B. Plaintiff's Claim
Plaintiff seeks to impose liability on R. Diaz, Chief Deputy Warden at CSP-Corcoran, for denying Plaintiff's inmate appeal on June 23, 2011. The decision in question, which was attached to the original complaint and of which the Court takes judicial notice, denied Plaintiff's appeal at the second level of review and also informed Plaintiff that his appeal was reviewed by the Hiring Authority for consideration of processing as a staff complaint, but it was determined that it did not rise to the level of a staff complaint and would be processed as a program appeal.
The Court takes judicial notice of court record page 14, exhibit A to the original complaint.
Section 1983 provides a cause of action for the violation of Plaintiff's constitutional or other federal rights by persons acting under color of state law. Nurre v. Whitehead, 580 F.3d 1087, 1092 (9th Cir 2009); Long v. County of Los Angeles, 442 F.3d 1178, 1185 (9th Cir. 2006); Jones, 297 F.3d at 934. The Due Process Clause protects against the deprivation of liberty without due process of law, and in order to invoke the protection of the Due Process Clause, Plaintiff must first establish the existence of a liberty interest for which the protection is sought. Wilkinson v. Austin, 545 U.S. 209, 221, 125 S.Ct. 2384 (2005). Liberty interests may arise from the Due Process Clause itself or from state law. Id. Liberty interests created by state law are "generally limited to freedom from restraint which . . . imposes atypical and significant hardship on the inmate in relation to the ordinary incidents of prison life." Sandin v. Conner, 515 U.S. 472, 484, 115 S.Ct. 2293 (1995); Myron v. Terhune, 476 F.3d 716, 718 (9th Cir. 2007).

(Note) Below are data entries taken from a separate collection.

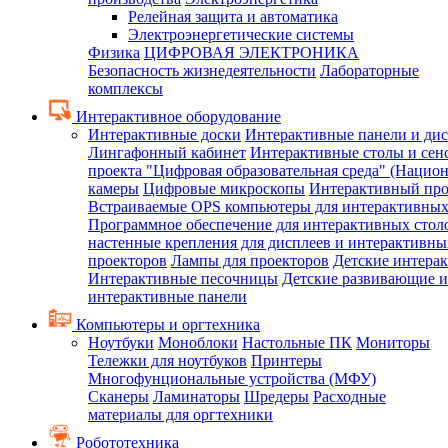
Релейная защита и автоматика
Электроэнергетические системы
Физика
ЦИФРОВАЯ ЭЛЕКТРОНИКА
Безопасность жизнедеятельности
Лабораторные
комплексы
Интерактивное оборудование
Интерактивные доски
Интерактивные панели и ди
Лингафонный кабинет
Интерактивные столы и сен
проекта "Цифровая образовательная среда" (Нацио
камеры
Цифровые микроскопы
Интерактивный про
Встраиваемые OPS компьютеры для интерактивных
Программное обеспечение для интерактивных стол
настенные крепления для дисплеев и интерактивны
проекторов
Лампы для проекторов
Детские интера
Интерактивные песочницы
Детские развивающие и
интерактивные панели
Компьютеры и оргтехника
Ноутбуки
Моноблоки
Настольные ПК
Мониторы
Тележки для ноутбуков
Принтеры
Многофунциональные устройства (МФУ)
Сканеры
Ламинаторы
Шредеры
Расходные
материалы для оргтехники
Робототехника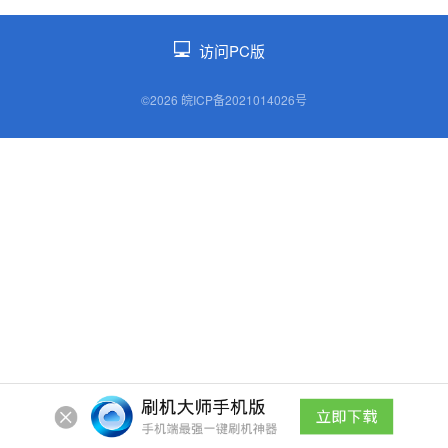
访问PC版
©2026 皖ICP备2021014026号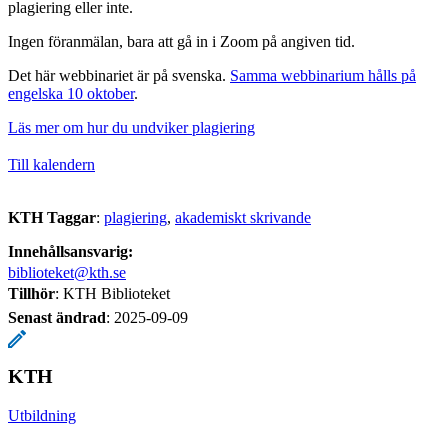
plagiering eller inte.
Ingen föranmälan, bara att gå in i Zoom på angiven tid.
Det här webbinariet är på svenska.
Samma webbinarium hålls på
engelska 10 oktober
.
Läs mer om hur du undviker plagiering
Till kalendern
KTH Taggar
:
plagiering
akademiskt skrivande
Innehållsansvarig:
biblioteket@kth.se
Tillhör
: KTH Biblioteket
Senast ändrad
:
2025-09-09
KTH
Utbildning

The existence of an inmate appeals process does not create a protected liberty interest upon which Plaintiff may base a due process claim. Ramirez v. Galaza, 334 F.3d 850, 860 (9th Cir. 2003); Mann v. Adams, 855 F.2d 639, 640 (9th Cir. 1988). Plaintiff may not pursue a claim against Defendant Diaz based either on Defendant's second-level decision denying the appeal and informing Plaintiff of the decision to classify it as a program appeal or on any other general deficiencies in the appeals process. Ramirez, 334 F.3d at 860; Mann, 855 F.2d at 640. Plaintiff's claim cannot be cured through amendment and therefore, this action is dismissed, with prejudice. Lopez v. Smith, 203 F.3d 1122, 1130 (9th Cir. 2000); Noll v. Carlson, 809 F.2d 1446, 1448-49 (9th Cir. 1987).
III. Order
Based on the foregoing, it is HEREBY ORDERED that:
1. Plaintiff's claims against staff at CSP-Lancaster are dismissed, without prejudice, for improper venue;IT IS SO ORDERED.
2. This action is dismissed, with prejudice, for failure to state a claim upon which relief may be granted against Defendant Diaz;
3. Plaintiff's motions for preliminary injunctive relief, filed on June 22, 2012, and July 27, 2012, are denied as moot; and
4. This dismissal is subject to the "three-strikes" provision set forth in 28 U.S.C. § 1915(g). Silva v. Vittorio, 658 F.3d 1090, 1098-99 (9th Cir. 2011).